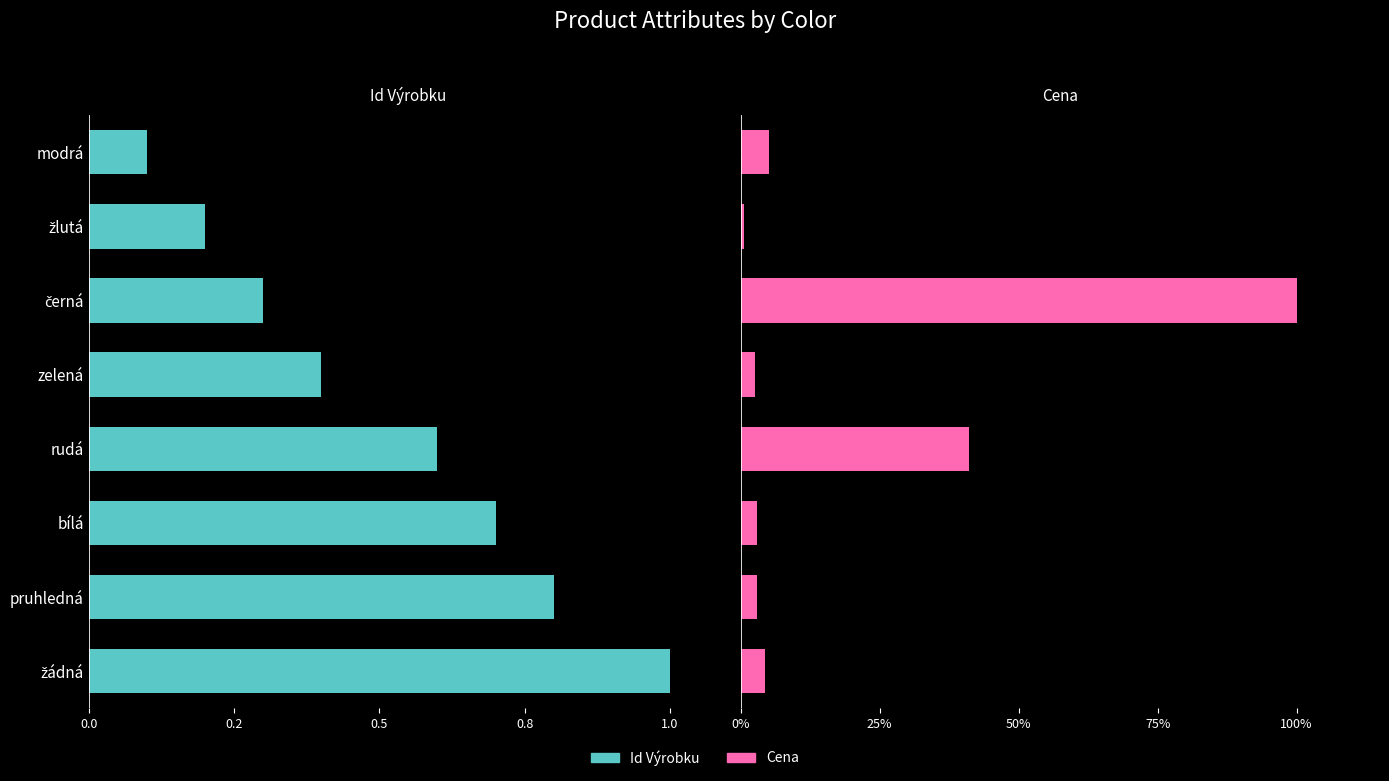

Which series has the widest spread of values?

Cena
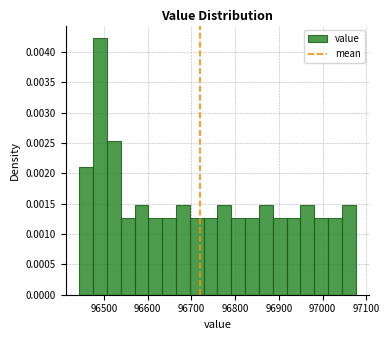

Around what value on the x-axis is the tallest bar? Give the approximate position of its centre, as read against the axis.

96490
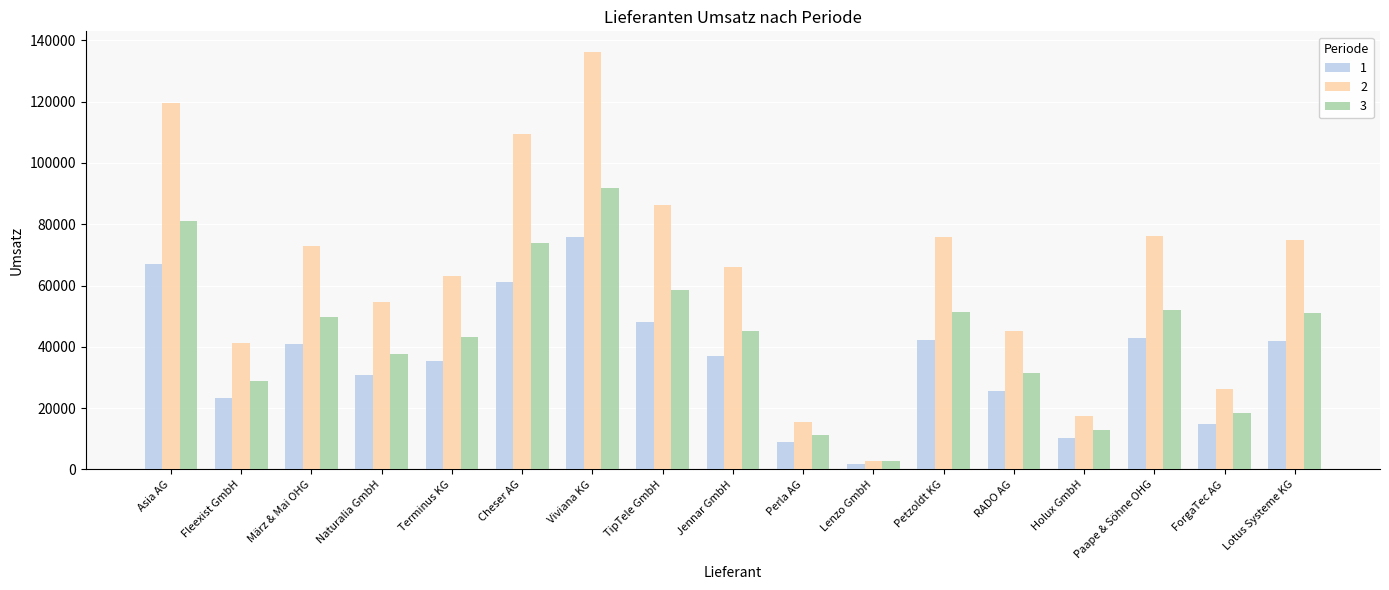

How many groups of bars are there?

17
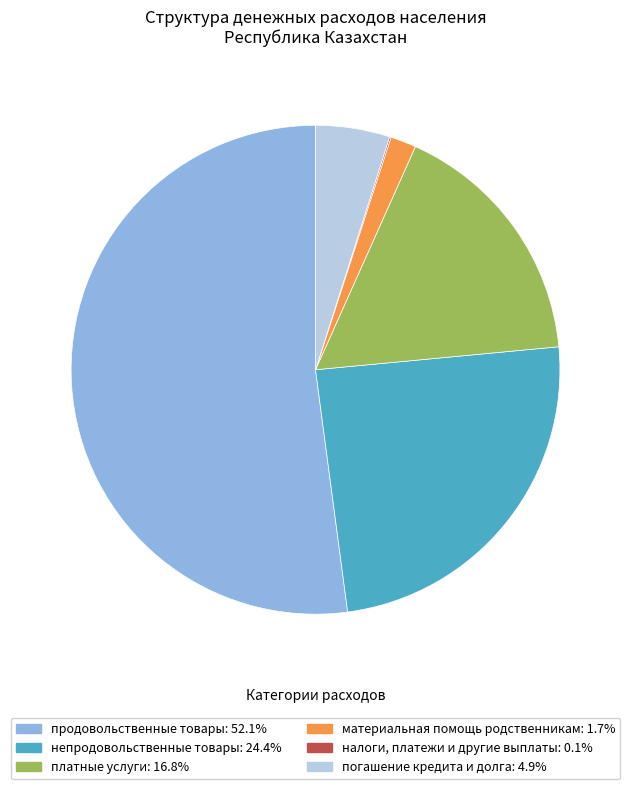

Is there a majority slice in this chart?

Yes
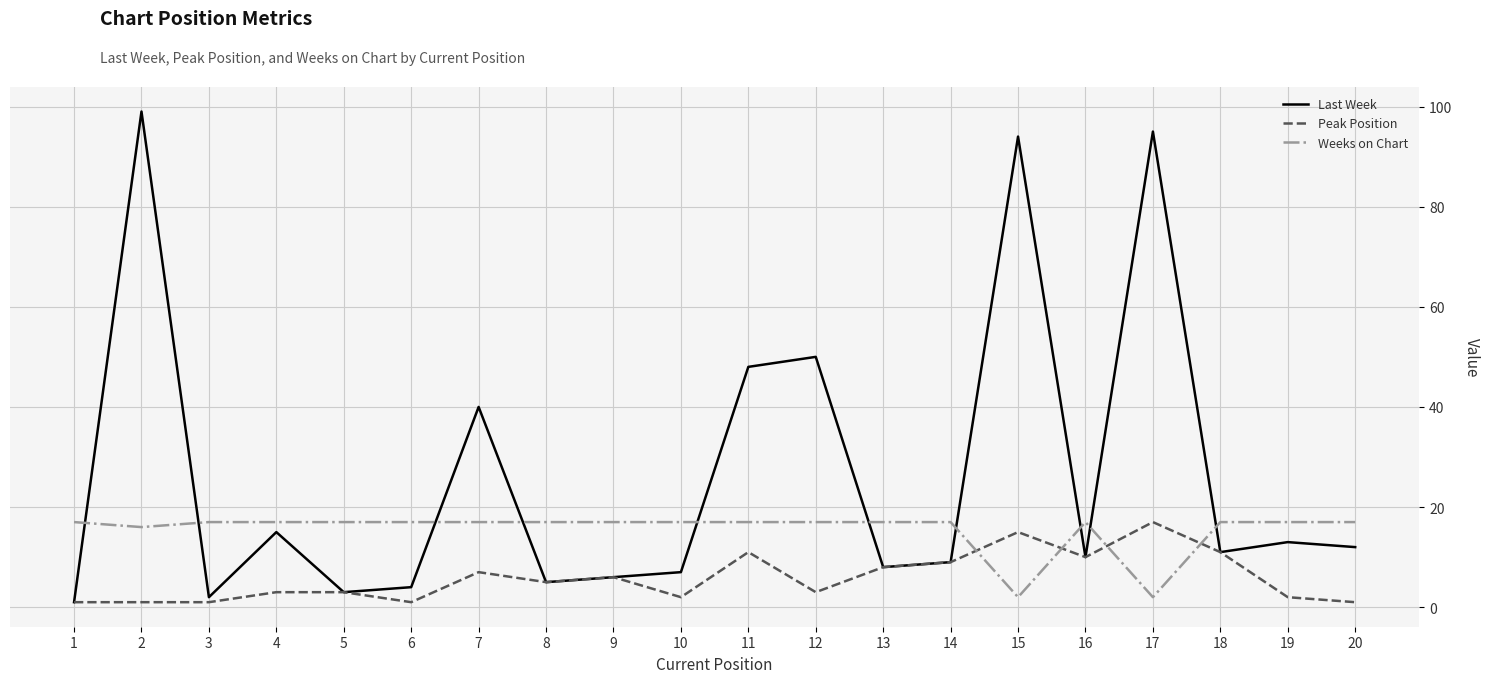

Which series has the largest range (max minus min)?

Last Week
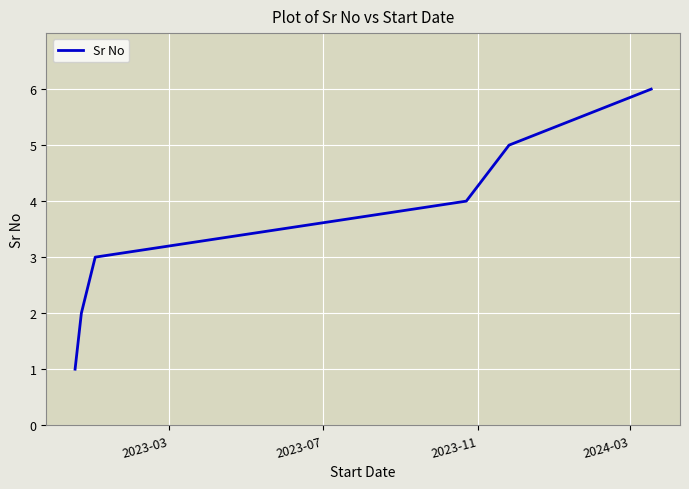

What is the difference between the maximum and minimum values?

5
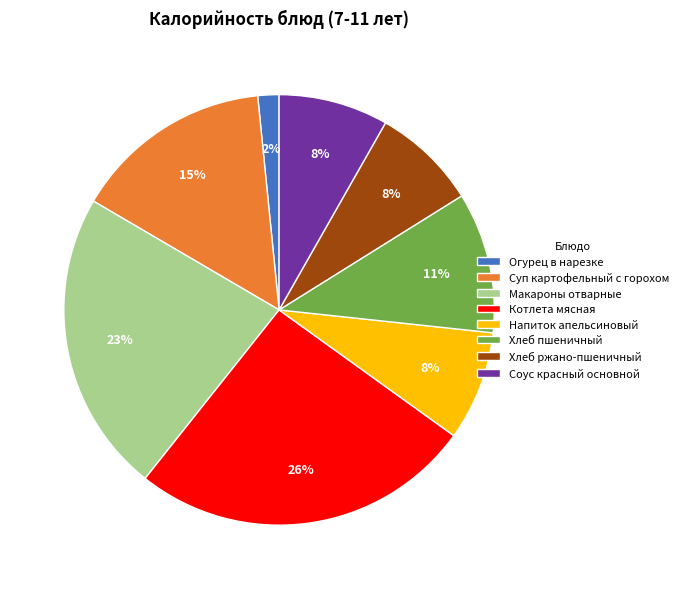

How many segments does this pie chart have?

8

Problem details:
Copy all of the data above line for line, keeping every word and number unchanged but leaving out the pictures.

Output for this task:
Which series has the widest spread of values?

Cena

Around what value on the x-axis is the tallest bar? Give the approximate position of its centre, as read against the axis.

96490

How many groups of bars are there?

17

Is there a majority slice in this chart?

Yes

Which series has the largest range (max minus min)?

Last Week

What is the difference between the maximum and minimum values?

5

How many segments does this pie chart have?

8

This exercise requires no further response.